**What is needed**: Every entry that follows is to be set down exactly, with its pictures omitted.

** Input for this task follows **

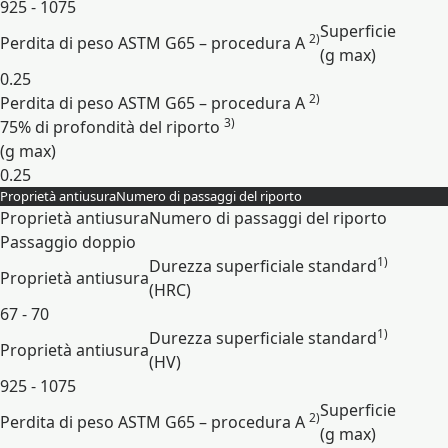
925 - 1075
Superficie
2)
Perdita di peso ASTM G65 – procedura A
(g max)
0.25
2)
Perdita di peso ASTM G65 – procedura A
3)
75% di profondità del riporto
(g max)
0.25
Proprietà antiusura
Numero di passaggi del riporto
Espandi
Proprietà antiusura
Numero di passaggi del riporto
Passaggio doppio
1)
Durezza superficiale standard
Proprietà antiusura
(HRC)
67 - 70
1)
Durezza superficiale standard
Proprietà antiusura
(HV)
925 - 1075
Superficie
2)
Perdita di peso ASTM G65 – procedura A
(g max)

** End of Input for this task **

**Response**:
925 - 1075
Superficie
2)
Perdita di peso ASTM G65 – procedura A
(g max)
0.25
2)
Perdita di peso ASTM G65 – procedura A
3)
75% di profondità del riporto
(g max)
0.25
Proprietà antiusura
Numero di passaggi del riporto
Espandi
Proprietà antiusura
Numero di passaggi del riporto
Passaggio doppio
1)
Durezza superficiale standard
Proprietà antiusura
(HRC)
67 - 70
1)
Durezza superficiale standard
Proprietà antiusura
(HV)
925 - 1075
Superficie
2)
Perdita di peso ASTM G65 – procedura A
(g max)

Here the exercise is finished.